Dá pra perceber como acordei estranho hoje? É como se tivesse que me reconciliar pra recomeçar. Tivesse que encontrar tempo pra me reencontrar. Os meus muitos “eus” – tenho medo de dizer isso perto dos religiosos, podem identificar isso como “legião” e podem querer me exorcizar, mas eu gosto de todos eles e se umzinho só for mandado embora, não serei mais o mesmo – mas como dizia, preciso me reencontrar com todos os meus “eus” para que possamos prosseguir na segunda parte dessa jornada. Que alguns dizem que ainda não começou e daí surgiu esse meu questionamento que não me permite avançar até tê-lo completamente resolvido. Se ainda não começou como explicar os meus 14 anos na CORDEIRO, como escrever a história da minha vida sem incluir pessoas, rostos, histórias, dores, alegrias, nascimentos e mortes experimentados e vivenciados ao logo dos últimos 14 anos. Neste tempo me casei, perdi meus pais, que agora estão encantados (Guimarães Rosa), recebi minha filha, um presente de valor inestimado, eu a olho sempre com o olhar de quem se despede. Não sei quanto tempo teremos um ao outro.
Se é verdade que ainda não comecei a viver o que dizer dessas cicatrizes, cada uma com sua história, com sua dor, sua derrota, sua vitória e seu riso? Se não comecei a viver como explicar tanta saudade, tanto desejo de reencontro, tantos momentos eternizados na minha memória?
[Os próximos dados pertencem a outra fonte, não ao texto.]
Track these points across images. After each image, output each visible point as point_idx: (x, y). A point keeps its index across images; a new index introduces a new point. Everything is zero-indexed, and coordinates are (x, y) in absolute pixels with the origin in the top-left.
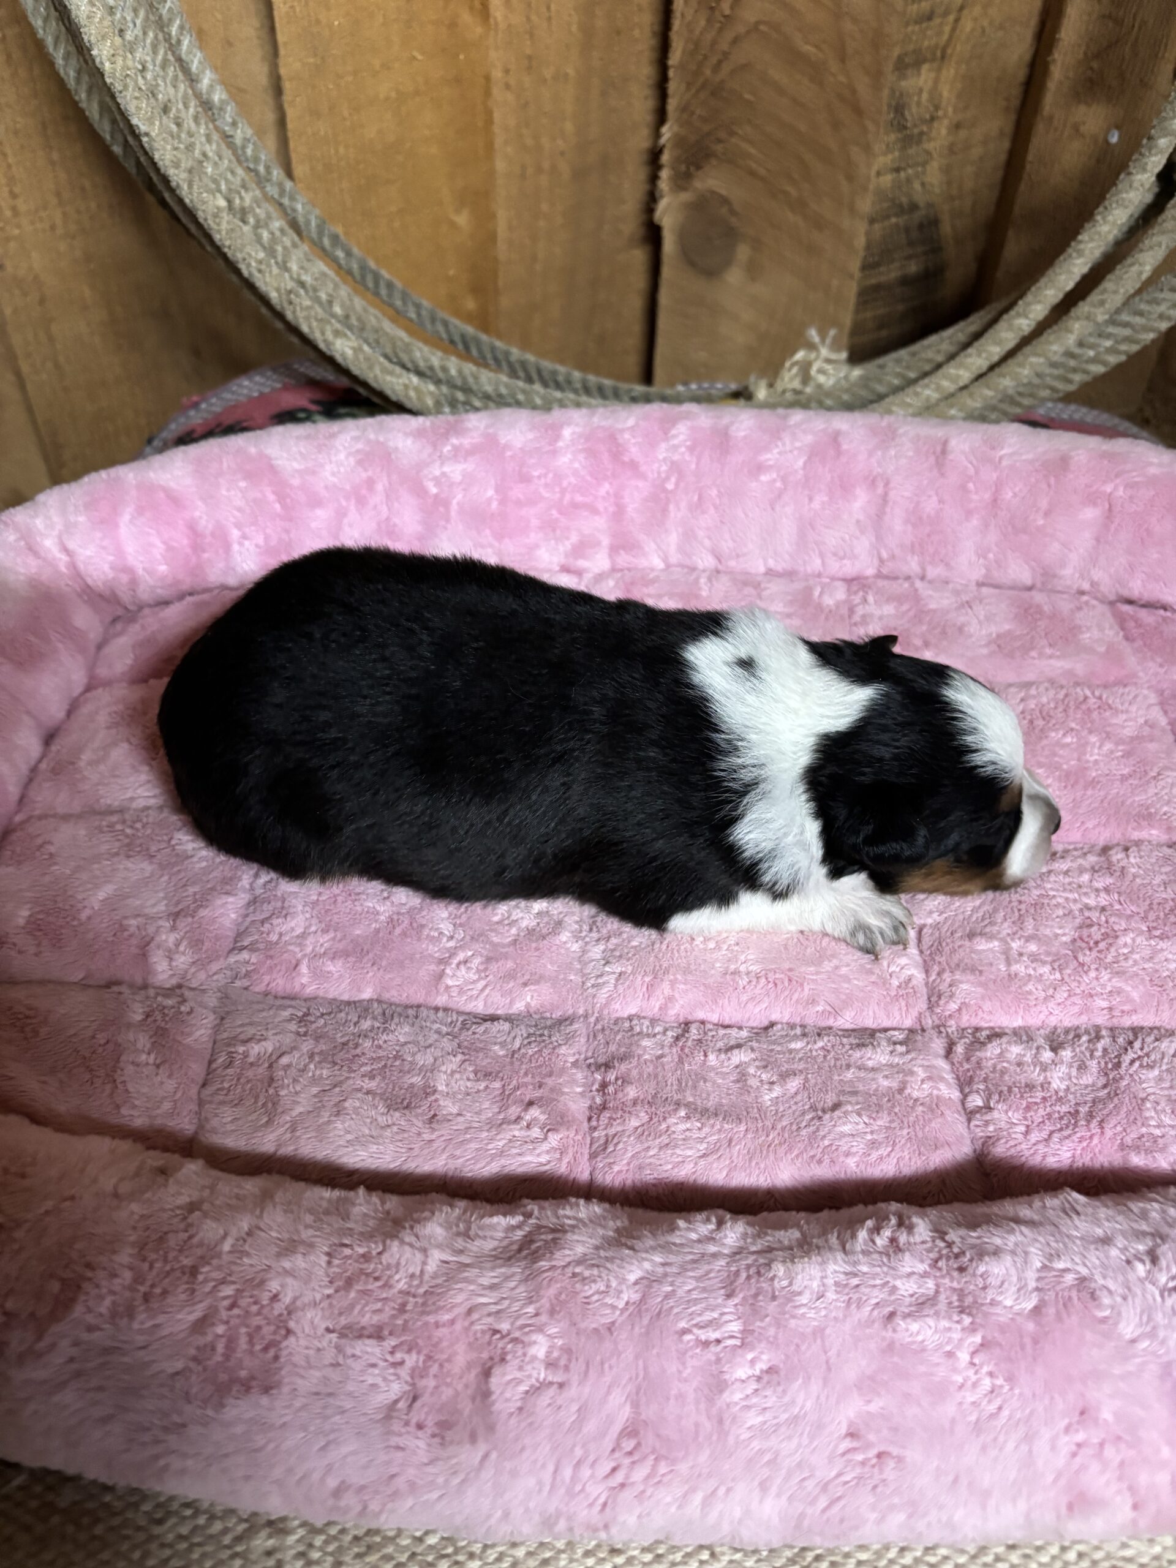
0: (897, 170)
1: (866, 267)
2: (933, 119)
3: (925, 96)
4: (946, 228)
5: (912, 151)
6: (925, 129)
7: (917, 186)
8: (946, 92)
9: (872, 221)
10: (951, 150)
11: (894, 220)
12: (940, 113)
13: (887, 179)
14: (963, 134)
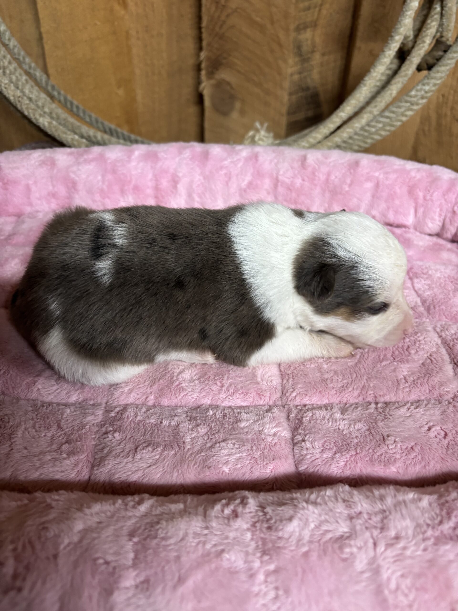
0: (300, 73)
1: (290, 113)
2: (313, 52)
3: (309, 42)
4: (323, 97)
5: (306, 65)
6: (309, 55)
7: (309, 80)
8: (318, 40)
9: (290, 94)
10: (322, 64)
11: (300, 94)
12: (315, 49)
13: (296, 77)
14: (326, 58)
Escrito em 11 de agosto de 2006

3 comentários:

Perola disse...

O mais apaixonante nesse blogger é o sucesso do autor,pois encontrou uma forma de transformá-lo num lugar gracioso.
Parabéns amigo, pois além de conhecer o caminho do repouso, sabe como ninguém envolver-nos com uma enorme graça.
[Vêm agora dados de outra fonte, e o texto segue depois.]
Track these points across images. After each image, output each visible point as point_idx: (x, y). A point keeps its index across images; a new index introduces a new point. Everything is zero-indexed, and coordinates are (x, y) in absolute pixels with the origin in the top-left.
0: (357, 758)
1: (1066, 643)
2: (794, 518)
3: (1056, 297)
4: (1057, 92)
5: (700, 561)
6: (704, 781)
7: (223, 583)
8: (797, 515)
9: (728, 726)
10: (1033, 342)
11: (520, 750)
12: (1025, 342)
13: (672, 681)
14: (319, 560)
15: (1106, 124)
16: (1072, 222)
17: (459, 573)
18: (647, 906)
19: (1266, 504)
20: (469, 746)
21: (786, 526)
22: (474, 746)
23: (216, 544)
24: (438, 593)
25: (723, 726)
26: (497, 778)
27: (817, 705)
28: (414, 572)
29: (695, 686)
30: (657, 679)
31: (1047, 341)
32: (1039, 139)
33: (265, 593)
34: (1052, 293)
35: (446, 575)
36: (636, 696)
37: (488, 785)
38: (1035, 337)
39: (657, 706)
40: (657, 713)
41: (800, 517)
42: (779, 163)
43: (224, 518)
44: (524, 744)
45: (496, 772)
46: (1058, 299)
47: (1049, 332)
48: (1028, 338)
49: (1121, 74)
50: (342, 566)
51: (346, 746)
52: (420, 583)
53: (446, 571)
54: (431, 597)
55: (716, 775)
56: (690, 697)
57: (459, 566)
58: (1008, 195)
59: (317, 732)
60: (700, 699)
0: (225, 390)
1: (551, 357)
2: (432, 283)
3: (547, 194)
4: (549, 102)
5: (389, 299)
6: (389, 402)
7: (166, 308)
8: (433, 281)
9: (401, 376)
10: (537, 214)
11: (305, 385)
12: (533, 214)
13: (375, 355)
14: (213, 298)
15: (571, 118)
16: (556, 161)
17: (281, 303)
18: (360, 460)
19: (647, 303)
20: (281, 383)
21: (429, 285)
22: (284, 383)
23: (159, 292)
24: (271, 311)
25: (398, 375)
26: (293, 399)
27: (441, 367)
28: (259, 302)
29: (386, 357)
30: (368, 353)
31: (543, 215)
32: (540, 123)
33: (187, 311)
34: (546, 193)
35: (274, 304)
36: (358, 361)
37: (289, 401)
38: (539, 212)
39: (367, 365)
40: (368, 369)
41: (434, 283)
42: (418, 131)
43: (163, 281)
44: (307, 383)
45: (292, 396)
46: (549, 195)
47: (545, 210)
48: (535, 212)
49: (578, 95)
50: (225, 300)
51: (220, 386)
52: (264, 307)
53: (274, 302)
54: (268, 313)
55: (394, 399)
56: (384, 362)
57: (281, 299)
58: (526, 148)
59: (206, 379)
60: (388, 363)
Parabéns (Admiração com carinho)
Bjim amigo!

Ritita

Capelão Fernandes disse...

Caro amigo Pr. Roberto Amorim, fiquei feliz ao acessar o seu blog e constatar sua veia literária a serviço do Reino. Um texto limpo, leve e extremamente relevante. Essas linhas não podem ficar restritas ao ambiente virtual. Dever ganhar a forma de livro a fim de democratizar o "caminho de graça" (embora o preço de livro não seja tão democrático assim) rsrsrs
Paz e bênçãos!

Perola disse...

Conta que eu conto!
Mas o autor soube transformar a sua historia dos entas no mais fantástico mundo do Beto carreira show.
Corre com paz!
Sapuca de lá! E eu a sapeca daqui.
Só quero fazer vc rir e se apoixonar por esse meu conto.
É pq tem gente que nem eu, que ainda não convive com os entas da vida.
Mas sabe admirar o amigo que ensina viver um enta bem feliz!!